Article publié le 21 juillet 2005
Article publié le 21 juillet 2005

Attention cet article n'est paru dans aucun groupe du magazine et n'a donc fait l'objet d'aucune relecture.

Les attentats à Londres ont été un choc pour le monde entier et soulèvent à nouveau la question du «pourquoi ? ». Mais les personnes s’empressant d’accuser les intégristes et la pauvreté oublient le plus important : l’Islam lui-même.

On voit surgir aujourd’hui beaucoup de discussions relatives aux racines du terrorisme islamique et à la manière de les gérer. Néanmoins, quelle en est l’origine ? La politique étrangère de la Grande-Bretagne et des Etats-Unis ? L’avidité des pays de l’Ouest pour le pétrole ? L’illettrisme et la pauvreté dans le monde musulman ? Le détournement de l’Islam par quelques extrémistes ? Des motifs invoqués par la plupart des intellectuels de gauche et des autoproclés « musulmans libéraux », du journaliste britannique Robert Fisk à l’auteur pakistanais Tariq Ali, pour expliquer les attentats de Londres et le terrorisme islamique en général.
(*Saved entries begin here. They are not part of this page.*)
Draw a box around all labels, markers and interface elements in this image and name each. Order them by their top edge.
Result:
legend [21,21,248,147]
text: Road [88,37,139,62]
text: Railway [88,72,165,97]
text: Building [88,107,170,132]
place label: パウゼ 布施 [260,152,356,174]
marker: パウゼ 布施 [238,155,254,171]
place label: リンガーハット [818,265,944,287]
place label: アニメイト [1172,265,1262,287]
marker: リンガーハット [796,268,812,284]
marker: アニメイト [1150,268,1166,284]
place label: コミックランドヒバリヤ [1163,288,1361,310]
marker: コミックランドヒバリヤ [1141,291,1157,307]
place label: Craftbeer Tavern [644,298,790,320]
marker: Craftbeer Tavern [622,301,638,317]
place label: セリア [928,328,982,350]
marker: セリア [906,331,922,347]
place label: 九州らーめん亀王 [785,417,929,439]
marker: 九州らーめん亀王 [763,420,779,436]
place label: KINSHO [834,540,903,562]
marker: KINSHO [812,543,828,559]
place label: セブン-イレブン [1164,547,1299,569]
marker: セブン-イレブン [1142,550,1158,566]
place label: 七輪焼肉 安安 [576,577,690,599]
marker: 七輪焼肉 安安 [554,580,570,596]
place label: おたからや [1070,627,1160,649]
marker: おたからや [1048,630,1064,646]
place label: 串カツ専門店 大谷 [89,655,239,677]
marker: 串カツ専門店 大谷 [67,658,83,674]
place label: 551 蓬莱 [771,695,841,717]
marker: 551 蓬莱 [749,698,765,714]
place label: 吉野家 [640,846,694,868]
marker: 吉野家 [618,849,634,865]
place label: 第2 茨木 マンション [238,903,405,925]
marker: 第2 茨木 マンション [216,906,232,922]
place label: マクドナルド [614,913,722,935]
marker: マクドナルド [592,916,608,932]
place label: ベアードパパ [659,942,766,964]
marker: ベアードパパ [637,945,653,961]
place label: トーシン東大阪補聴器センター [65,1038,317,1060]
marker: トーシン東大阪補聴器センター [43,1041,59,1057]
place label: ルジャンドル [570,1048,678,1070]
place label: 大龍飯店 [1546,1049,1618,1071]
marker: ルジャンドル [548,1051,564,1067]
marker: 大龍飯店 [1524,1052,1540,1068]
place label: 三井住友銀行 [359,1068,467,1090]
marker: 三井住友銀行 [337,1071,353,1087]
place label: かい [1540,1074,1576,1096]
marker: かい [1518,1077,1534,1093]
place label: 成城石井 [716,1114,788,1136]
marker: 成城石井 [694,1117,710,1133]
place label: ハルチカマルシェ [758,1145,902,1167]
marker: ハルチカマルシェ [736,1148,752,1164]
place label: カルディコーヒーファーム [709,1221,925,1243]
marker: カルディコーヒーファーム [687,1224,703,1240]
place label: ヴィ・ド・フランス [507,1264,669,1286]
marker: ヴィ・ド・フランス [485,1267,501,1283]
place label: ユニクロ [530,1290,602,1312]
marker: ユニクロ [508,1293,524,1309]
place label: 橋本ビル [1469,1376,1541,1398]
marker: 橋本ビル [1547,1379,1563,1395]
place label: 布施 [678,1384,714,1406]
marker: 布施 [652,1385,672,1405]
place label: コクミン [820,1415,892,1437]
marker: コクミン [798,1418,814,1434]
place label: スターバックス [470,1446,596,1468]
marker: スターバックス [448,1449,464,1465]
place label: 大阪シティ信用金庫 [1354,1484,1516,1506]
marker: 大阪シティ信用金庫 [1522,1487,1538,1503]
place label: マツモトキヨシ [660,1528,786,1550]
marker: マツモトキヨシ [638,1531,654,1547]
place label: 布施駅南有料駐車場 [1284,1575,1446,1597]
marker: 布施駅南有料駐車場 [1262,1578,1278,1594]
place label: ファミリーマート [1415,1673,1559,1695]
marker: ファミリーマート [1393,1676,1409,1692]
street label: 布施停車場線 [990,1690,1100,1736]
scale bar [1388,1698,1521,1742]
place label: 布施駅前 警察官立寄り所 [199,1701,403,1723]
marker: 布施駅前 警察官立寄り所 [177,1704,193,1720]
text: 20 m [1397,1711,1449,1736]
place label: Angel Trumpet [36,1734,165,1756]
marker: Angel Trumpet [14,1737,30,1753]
Musulmans contre musulmans

Soyons honnêtes. Si l’on ne peut nier le parti pris de la politique étrangère américaine dans sa quête d’hégémonie, les Etats musulmans n’ont-ils pas toujours montré une partialité identique dans les relations internationales ? Ces nations n’ont-elles pas systématiquement essayé de dominer leurs voisins, quand bien même ces derniers étaient intégrés dans la communauté musulmane ? Le Pakistan imposant son influence en Afghanistan, l’emprise de la Syrie sur le Liban, les attaques de l’Iraq sur l’Iran et le Koweït, n’en sont que quelques illustrations marquantes. Et nos fameux imams « progressistes » peinent à mentionner le barbarisme de l’Iraq musulman, de l’Iran et de la Turquie envers les Kurdes.

Examinons donc la réelle cause première du terrorisme islamique : l’Islam actuel. Les leaders mondiaux, afin de maintenir une certaine harmonie du culte, déclarent que l’Islam est une religion de paix. Alors qu’il existe en réalité plusieurs failles fondamentales dans les enseignements dispensés par le Coran : inégalité des sexes, intolérance envers les non musulmans et libertés personnelles limitées (y compris la liberté d’expression et la créativité artistique). S’il est vrai que l’organisation du terrorisme islamique relève d’un petit pourcentage d’extrémistes, ce terrorisme ne semble pas pour autant fortement condamné par la majorité des autres musulmans.

Un besoin de changement

Les théoriciens «progressistes» soutiennent que l’Islam a été « détourné » et clament que les musulmans ordinaires n’encouragent pas le terrorisme. Si cette déclaration est véridique, comment alors justifier qu’Oussama Ben Laden soit un héros dans la plupart des contrées islamiques ? Allez marcher dans les rues du Pakistan, du Soudan, du Bangladesh, de l’Indonésie, de la Somalie et de beaucoup d’autres pays musulmans et vous prendrez la mesure du respect et de l’affection portés à Ben Laden et aux autres meneurs dans son genre. Cette dévotion ne résulte ni l’illettrisme ni de la pauvreté. Mais plutôt de la manière dont l’Islam est enseigné. C’est pour cela que des milliers de docteurs en théologie, de professeurs et autres professionnels hautement qualifiés ne réprouvent pas le terrorisme islamique.

Les journalistes et dirigeants du monde entier devraient se concentrer sur les vrais musulmans libéraux, ceux qui ont le courage de réclamer un réel changement pour parer aux brèches principales de l’Islam. Les personnes s’affirmant « progressistes » qui tentent de défendre l’Islam comme une religion de paix et de tolérance ne font que rendre la situation plus confuse. Beaucoup d'imams libéraux palident depuis des années pour des modifications. Mais leurs voix sont constamment et délibérément ignorées par les médias. Si elles étaient entendues, la mentalité traditionnelle musulmane aurait une chance de s’améliorer.